In consequence, Xinmo's art becomes a meditation on the gap between art and experience; it brilliantly bridges the two categories. Additionally, like many Chinese intellectuals and artists, Xinmo comments on the absurdity of a one-party government and its effect upon imaginative works. In Ashes, Xinmo is brave enough to face the Chinese government's grievous mistreatment of its country's intellectuals: she writes numbers on a piece of paper, which are actually years of extraordinary political change-1949, 1950, 1951···1976, 1989-and sets the paper on fire, distributing the ashes among the audience. The years mentioned are based on the founding of Communist China and the subsequent history of its suppressions, in which many, many thousands of people died. Xinmo puts it simply: "The work is a memorial to those dead." In an even more extreme political gesture, a performance entitled National Memory, pictures of a liberated China were projected onto the walls of the exhibition space, including news and records of the establishment of a Communist government. Xinmo then appeared nude, and using a sharp knife, cut the number 1 into her body, with the single vertical line of blood referring to the authoritarian dictatorship of a single party. The performance was then concluded with the sound of roaring tanks. Xinno comments, "By contrasting national news with individual suffering, this work points to the emotional and physical domination and destruction that occurs against individuals under a dictatorship. The scar becomes a permanent memory of the nation imprinted on the body."

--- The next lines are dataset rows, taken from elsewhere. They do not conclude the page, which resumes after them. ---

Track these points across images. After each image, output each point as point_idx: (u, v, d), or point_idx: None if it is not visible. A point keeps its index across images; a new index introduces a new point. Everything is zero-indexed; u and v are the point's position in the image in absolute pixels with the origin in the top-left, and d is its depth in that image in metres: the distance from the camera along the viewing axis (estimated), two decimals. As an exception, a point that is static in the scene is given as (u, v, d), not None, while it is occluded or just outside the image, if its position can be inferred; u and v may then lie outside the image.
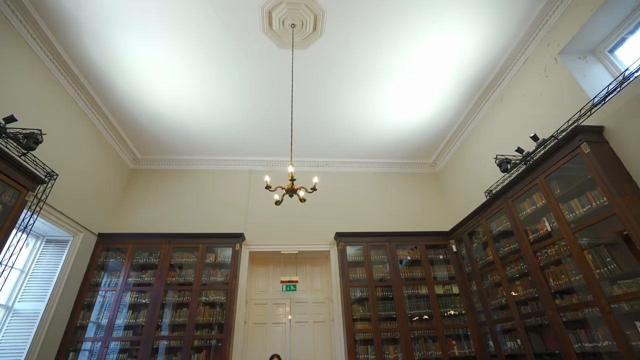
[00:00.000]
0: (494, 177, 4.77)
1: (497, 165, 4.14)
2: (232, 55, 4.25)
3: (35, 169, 3.66)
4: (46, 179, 3.79)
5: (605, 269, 2.98)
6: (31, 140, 3.20)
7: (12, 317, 3.97)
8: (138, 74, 4.45)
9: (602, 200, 3.02)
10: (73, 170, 4.56)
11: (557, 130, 3.64)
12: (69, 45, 4.06)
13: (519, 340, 4.01)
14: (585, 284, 3.12)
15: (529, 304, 3.93)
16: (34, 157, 3.64)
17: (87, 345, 4.63)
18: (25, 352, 3.85)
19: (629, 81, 2.95)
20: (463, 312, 5.11)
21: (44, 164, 3.79)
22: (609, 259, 2.96)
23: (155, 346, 4.63)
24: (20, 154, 3.47)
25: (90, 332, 4.70)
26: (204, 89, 4.73)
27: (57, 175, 3.96)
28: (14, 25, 3.60)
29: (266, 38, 4.07)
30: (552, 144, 3.63)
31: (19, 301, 4.06)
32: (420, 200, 6.44)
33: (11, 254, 3.37)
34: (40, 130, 3.39)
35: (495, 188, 4.70)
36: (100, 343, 4.54)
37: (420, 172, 6.80)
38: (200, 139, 5.77)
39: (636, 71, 2.87)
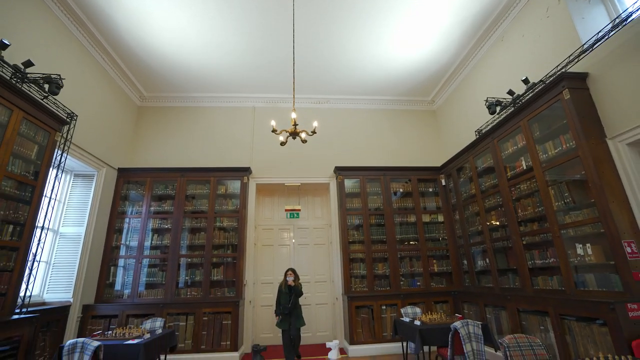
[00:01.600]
0: (486, 118, 5.03)
1: (487, 107, 4.39)
2: (231, -9, 4.18)
3: (57, 111, 3.96)
4: (68, 120, 4.12)
5: (562, 202, 3.50)
6: (54, 85, 3.45)
7: (60, 239, 4.68)
8: (139, 11, 4.43)
9: (571, 144, 3.39)
10: (87, 110, 4.83)
11: (546, 75, 3.83)
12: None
13: (487, 260, 4.77)
14: (545, 214, 3.67)
15: (499, 231, 4.58)
16: (55, 100, 3.91)
17: (122, 262, 5.48)
18: (77, 266, 4.66)
19: (624, 24, 3.01)
20: (445, 237, 5.86)
21: (65, 106, 4.08)
22: (566, 194, 3.45)
23: (179, 262, 5.47)
24: (42, 97, 3.75)
25: (123, 252, 5.52)
26: (204, 25, 4.72)
27: (76, 115, 4.28)
28: (9, -39, 3.54)
29: (266, -27, 3.97)
30: (539, 88, 3.84)
31: (62, 226, 4.74)
32: (416, 137, 6.78)
33: (52, 187, 3.89)
34: (59, 75, 3.60)
35: (485, 128, 5.00)
36: (134, 260, 5.38)
37: (417, 110, 7.00)
38: (203, 75, 5.87)
39: (636, 11, 2.89)
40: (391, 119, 6.87)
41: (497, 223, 4.63)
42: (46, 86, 3.57)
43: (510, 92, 4.28)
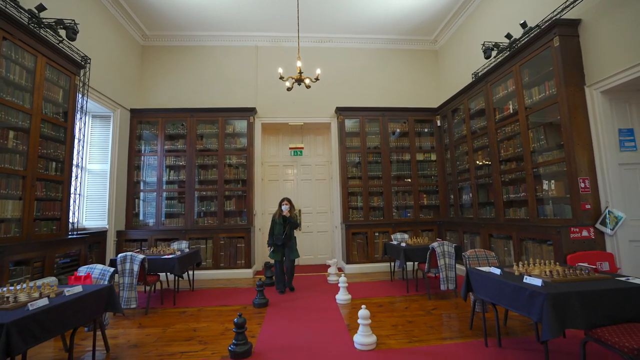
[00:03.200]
0: (485, 61, 5.16)
1: (483, 51, 4.53)
2: None
3: (72, 55, 4.17)
4: (83, 63, 4.35)
5: (538, 144, 3.92)
6: (70, 30, 3.62)
7: (89, 175, 5.23)
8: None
9: (553, 90, 3.69)
10: (96, 52, 4.95)
11: (542, 20, 3.93)
12: None
13: (470, 195, 5.36)
14: (523, 155, 4.12)
15: (483, 169, 5.08)
16: (69, 44, 4.09)
17: (144, 195, 6.11)
18: (107, 198, 5.28)
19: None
20: (436, 174, 6.41)
21: (78, 50, 4.27)
22: (542, 137, 3.86)
23: (195, 195, 6.11)
24: (57, 42, 3.93)
25: (143, 186, 6.12)
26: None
27: (90, 59, 4.48)
28: None
29: None
30: (534, 33, 3.97)
31: (89, 163, 5.24)
32: (416, 78, 6.90)
33: (79, 129, 4.29)
34: (74, 20, 3.74)
35: (482, 71, 5.17)
36: (155, 193, 6.01)
37: (419, 49, 6.98)
38: (204, 12, 5.80)
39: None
40: (392, 59, 6.90)
41: (482, 162, 5.11)
42: (62, 32, 3.73)
43: (508, 36, 4.40)
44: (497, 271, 2.43)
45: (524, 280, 2.12)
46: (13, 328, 1.58)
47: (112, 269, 2.82)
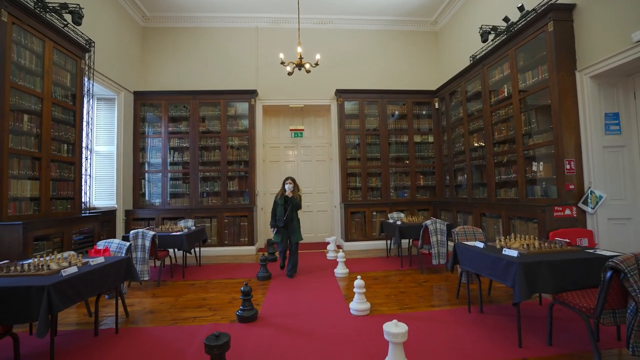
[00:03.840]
0: (483, 44, 5.21)
1: (480, 35, 4.60)
2: None
3: (77, 38, 4.26)
4: (87, 47, 4.44)
5: (529, 127, 4.08)
6: (76, 15, 3.71)
7: (96, 156, 5.41)
8: None
9: (545, 75, 3.81)
10: (98, 35, 5.00)
11: (539, 4, 3.99)
12: None
13: (465, 176, 5.55)
14: (515, 137, 4.28)
15: (478, 151, 5.25)
16: (74, 28, 4.18)
17: (149, 176, 6.31)
18: (115, 179, 5.49)
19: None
20: (433, 155, 6.58)
21: (82, 33, 4.35)
22: (533, 120, 4.01)
23: (199, 176, 6.31)
24: (62, 26, 4.01)
25: (148, 167, 6.31)
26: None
27: (94, 42, 4.57)
28: None
29: None
30: (531, 17, 4.04)
31: (96, 145, 5.42)
32: (415, 60, 6.95)
33: (87, 112, 4.44)
34: (78, 4, 3.82)
35: (480, 54, 5.24)
36: (160, 174, 6.22)
37: (419, 31, 6.98)
38: (204, -7, 5.81)
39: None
40: (393, 41, 6.92)
41: (477, 144, 5.27)
42: (66, 16, 3.82)
43: (506, 19, 4.45)
44: (481, 245, 2.66)
45: (503, 252, 2.35)
46: (52, 290, 1.82)
47: (128, 243, 3.07)
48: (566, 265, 2.11)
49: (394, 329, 1.80)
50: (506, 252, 2.34)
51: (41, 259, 2.30)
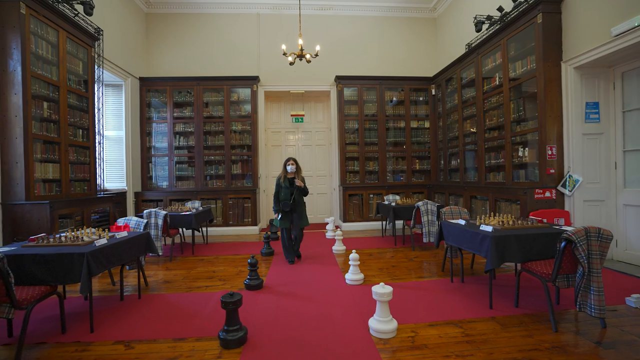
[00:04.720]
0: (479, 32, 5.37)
1: (474, 24, 4.76)
2: None
3: (87, 27, 4.44)
4: (97, 35, 4.63)
5: (517, 115, 4.32)
6: (87, 6, 3.89)
7: (107, 141, 5.67)
8: None
9: (533, 65, 4.02)
10: (104, 22, 5.17)
11: (530, -5, 4.15)
12: None
13: (458, 160, 5.82)
14: (504, 124, 4.53)
15: (470, 137, 5.50)
16: (84, 17, 4.35)
17: (156, 160, 6.59)
18: (124, 162, 5.78)
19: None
20: (428, 141, 6.83)
21: (91, 22, 4.53)
22: (521, 108, 4.25)
23: (204, 160, 6.59)
24: (73, 16, 4.19)
25: (155, 151, 6.58)
26: None
27: (102, 31, 4.75)
28: None
29: None
30: (523, 7, 4.21)
31: (106, 130, 5.66)
32: (414, 47, 7.08)
33: (99, 98, 4.68)
34: (89, -5, 3.99)
35: (474, 43, 5.41)
36: (167, 158, 6.49)
37: (418, 18, 7.08)
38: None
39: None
40: (391, 27, 7.03)
41: (470, 130, 5.52)
42: (77, 7, 3.99)
43: (500, 9, 4.61)
44: (463, 222, 2.97)
45: (480, 228, 2.66)
46: (90, 256, 2.13)
47: (144, 220, 3.39)
48: (532, 239, 2.42)
49: (381, 289, 2.13)
50: (483, 227, 2.64)
51: (72, 233, 2.61)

Xinmo belongs to a younger, different generation than that of Xu Bing, Zhang Huan, and others, whose early idealism still stands out as a way of handling pressures from the government. But, according to Xinmo, even that group is now changing in response to China's commercialism, which has made art primarily a commodity. Now that the artist's attitude has adapted to prosperity, in the hope of selling artworks and making money, the new generation has its work cut out for them. Young artists must struggle to maintain idealism at a time when it is no longer valued by Chinese society. One of the more radical attributes of Xinmo's art is the fact that, being a performance, it cannot be sold in a gallery. In this way, Xinmo's actions belong to work that rebels against the materialism that is currently so strong in her culture. Inevitably, it seems, any artwork based upon experience, as opposed to being a constructed object, will present a critique of the society to which it belongs. Xinmo knows that her work can hardly result in a revolution in attitude, much less a revolution in action. But she persists in creating work that registers deeply in both the Chinese psyche and the outlook of an international audience, no matter who they are. In her courageous pieces, the space between the imagination and reality is momentarily closed, with consequences that last.